Ahem - from around the *pancake*!
I don’t know Flat Eartherism from a hole in the ground, but I know for sure that birds aren’t real. Also, mechanical sharks are completely fictional.
I checked out the flat earth youtubes. Their source material for their arguments comes from books published 100 years or so ago. Since then science has contributed nothing to their hypothesis. Similar to the hollow earth belief. A good conspiracy theory in their day, but it doesn't date well. A good conspiracy theory needs more credibility, it also spreads its tendrils. Let the flat earth theory die on the vine.
"There always seems to be a tendency to blame new technologies and forms of communication for longstanding social ills,"
New technologies - new ways to be stupid.
it's almost as if the intelligence community dislikes china and wants to censor the internet
I wonder which fascist country will win?
They will get what they want through management and manipulation. Censorship is a blunt instrument. Better to inculcate self censorship in the masses, who will maintain their belief in freedom, democracy, constitution and the rest of the list.

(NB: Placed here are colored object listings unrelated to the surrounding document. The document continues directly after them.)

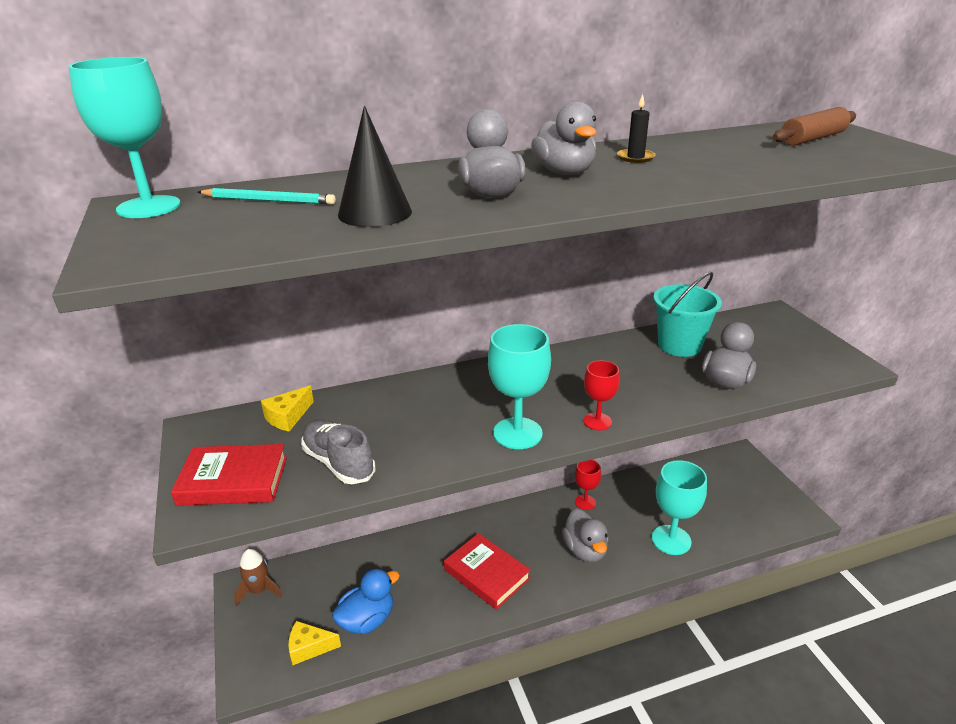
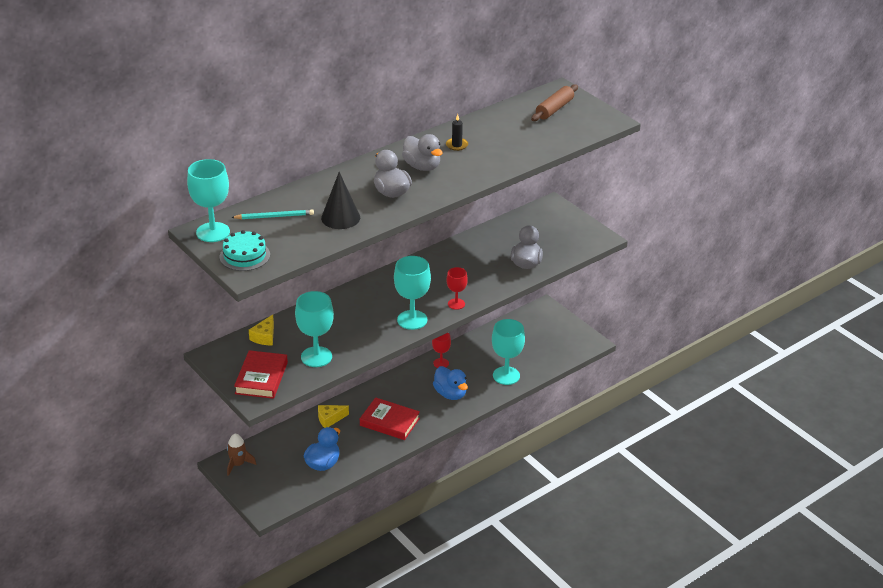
camera: 20 degrees left, 5 degrees up
(152, 240) = (244, 256): none -> turquoise cake
(233, 480) = (261, 378): red book -> red book turned 60 degrees counterclockwise
(309, 647) = (294, 486): yellow cheese -> yellow cheese (330, 419)
(339, 463) = (316, 357): grey shoe -> turquoise goblet
(585, 550) = (450, 394): grey duck -> blue duck
(679, 345) = (493, 241): turquoise bucket -> none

https://twitter.com/8x33K/status/1672093683682869249?t=yT6MzGobfxAxniUQ3_vkog&s=19
The year before the Immigration and Nationality Act of 1965 we were such a technologically advanced civilization the General Mills cereal company's electronics division built the submarine that actually made it to the Titanic.
https://twitter.com/malmesburyman/status/1672263682829565955?t=h_7bcx2f0t4IXvcu79N_Rg&s=19
First I’m hearing of this. I recall that every little intricate step of the impeachment process for the previous President was blasted into our consciousness nonstop.
"BREAKING: Resolution to impeach Joe Biden passes House floor, moves to Judiciary and Homeland Security Committees"
"I recall that every little intricate step of the impeachment process for the previous President was blasted into our consciousness nonstop.”
Just to be clear, they were doing that before he even took office.
I blame the Charleston and the "talkies" the kids are into these days.
[S]urveys by Uscinski and others have found that, at the mass level, conspiracy theory beliefs tend to be stable over time.
If anything, social media has been a force for truth, taking away the monolithic platform the NYT has been abusing for decades to perpetuate its brand of reality. The paper that brought the world fabulists like Jayson Blair and Walter Duranty and hundreds of others never caught, has no business lecturing anyone on conspiracy theories
Before the Internet and Social Media, we got all the conspiracy theories from Art Bell's radio show. Millions listened and a certain number of people believed in some of the theories, or at least a part of them here and there. Same as now with Tik Tok. I work with young people a lot; overall I think children are less likely to believe in and fall for conspiracies than older folk.
The term “conspiracy theory “ has become a joke.
What’s the difference between Bill Clinton and the Titanic?
Oops, sorry, that's not a conspiracy theory, it’s the set-up to a ghoulish dirty joke from the Nineties.
"the story's dramatic framing and its specific targeting of TikTok seem at odds with reality." That's an understatement. Also, conspiracy theories are not driven by supply, as The Times assumes. They are driven by demand. Conspiracy theories circulated widely in the 60s and 70s when there was no internet and when The Times and a few TV networks had a lock on the news. With less supply conspiracy theories did just fine. Fighting conspiracy theories by trying to plug the supply is a silly mistake. People seek explanations. It's part of our nature. If you plug one route to disseminate them people will spread them anyway or just invent their own. The Times is acting on unexamined assumptions.
For sound economic perspective go to https://honesteconomics.substack.com/
I'm sold on the Titanic insurance fraud explanation myself. But what kind of threat is it to society if people get the wrong idea about this century-old news?
Thank you! No one knows the history of the Olympic. I have yet to hear a coherent version of what happened to the Olympic's damaged driveshaft. There is no counter-narrative to the conspiracy.